Tooth decay is caused by a decline of vitamins, minerals, and different nutrients in the body that are required to make solid teeth.

Teeth are the same as bones. Bones don't spoil or decay. Bones, in any case, can lose minerals. This is named osteoporosis. Much the same as bones, teeth additionally lose minerals – a procedure that is called demineralization. However like bones, teeth don't spoil or decay they end up powerless and penetrable because of absence of minerals.

 So what happens to make bones and teeth demineralize when the minerals are what makes up their very structure and provides them with strength?

Tooth veneer is comprised of a mineral rich layer called hydroxyapatite containing a plenitude calcium and phosphate.

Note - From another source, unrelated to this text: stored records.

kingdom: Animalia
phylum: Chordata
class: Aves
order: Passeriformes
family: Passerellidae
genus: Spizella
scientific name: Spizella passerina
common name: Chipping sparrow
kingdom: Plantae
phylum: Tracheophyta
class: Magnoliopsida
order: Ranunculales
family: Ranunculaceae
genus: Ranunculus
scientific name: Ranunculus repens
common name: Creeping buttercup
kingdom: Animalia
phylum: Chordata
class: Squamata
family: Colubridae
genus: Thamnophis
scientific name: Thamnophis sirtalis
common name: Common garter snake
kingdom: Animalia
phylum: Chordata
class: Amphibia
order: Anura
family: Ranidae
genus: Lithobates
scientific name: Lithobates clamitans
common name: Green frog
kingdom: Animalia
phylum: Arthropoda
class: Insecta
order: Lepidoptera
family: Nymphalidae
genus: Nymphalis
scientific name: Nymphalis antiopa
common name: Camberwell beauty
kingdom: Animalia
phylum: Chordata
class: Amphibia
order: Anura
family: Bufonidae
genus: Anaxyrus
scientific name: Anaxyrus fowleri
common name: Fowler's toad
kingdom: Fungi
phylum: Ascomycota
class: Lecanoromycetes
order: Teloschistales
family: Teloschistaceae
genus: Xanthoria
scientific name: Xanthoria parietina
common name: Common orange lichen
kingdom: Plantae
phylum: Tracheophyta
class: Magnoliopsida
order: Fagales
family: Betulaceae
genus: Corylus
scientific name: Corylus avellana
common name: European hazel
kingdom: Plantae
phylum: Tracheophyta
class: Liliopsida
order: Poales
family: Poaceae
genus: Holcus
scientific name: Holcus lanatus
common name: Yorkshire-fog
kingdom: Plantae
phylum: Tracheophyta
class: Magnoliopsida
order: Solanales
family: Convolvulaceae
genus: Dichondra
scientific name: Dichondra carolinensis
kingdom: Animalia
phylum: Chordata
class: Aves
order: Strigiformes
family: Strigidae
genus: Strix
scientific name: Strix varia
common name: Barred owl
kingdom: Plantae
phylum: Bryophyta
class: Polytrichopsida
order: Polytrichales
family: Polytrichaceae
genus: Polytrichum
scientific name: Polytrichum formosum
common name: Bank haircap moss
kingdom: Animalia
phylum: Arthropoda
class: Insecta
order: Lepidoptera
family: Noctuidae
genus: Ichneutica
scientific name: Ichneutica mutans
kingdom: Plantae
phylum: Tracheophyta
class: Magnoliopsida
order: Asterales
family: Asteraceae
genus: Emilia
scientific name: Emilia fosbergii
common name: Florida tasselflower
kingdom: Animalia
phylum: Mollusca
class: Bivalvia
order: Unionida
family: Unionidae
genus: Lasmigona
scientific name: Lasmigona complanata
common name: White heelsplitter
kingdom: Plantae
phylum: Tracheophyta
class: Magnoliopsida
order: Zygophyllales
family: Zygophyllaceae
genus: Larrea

The body always needs to balance its levels of minerals, for example, calcium and phosphate to keep up its acid­-base balance and provide organs with what they require to work. Consistently the calcium and phosphate from the teeth goes to the bones, cerebrum, heart and different organs through the circulation system to give the body a supply of what it requires to self-manage and work properly. This procedure of minerals moving from the teeth is called demineralization.

The teeth are maintained in a constant equilibrium, demineralization and remineralization.

The ability of the finish to remineralize relies upon a few components:
  • The availability of minerals including calcium, phosphate and magnesium
  • Substances that polish teeth
  • Hormone generation in the parotid organ (the major salivary organ in the cheek) affected by an organ in the cerebrum called the hypothalamus.
It would bode well that if there are a few elements associated with tooth remineralization then there would also be sufficient reasons for tooth decay.

Tooth decay is a multifactorial procedure that relies upon the availability of the right nutrients, compounds and hormones other than sugar consuming and microbes. Prior I asked you what causes tooth decay and revealed to you that sugar was both the good and bad answer. Wrong perspective that sugar develops microscopic organisms that produce acid and eat cavities in your teeth.

Right in light of the fact that a diet high in sugar makes inflammation, acidity and lethality and disturbs stomach functioning causing malabsorption of nutrients all of which add to fundamental issues that lead you more exposed to dental illnesses.

While you need to make sure that you are following proper dental care procedure on daily basis, you also need to visit your Roseburg dentist to prevent and get rid of the tooth decay and cavities.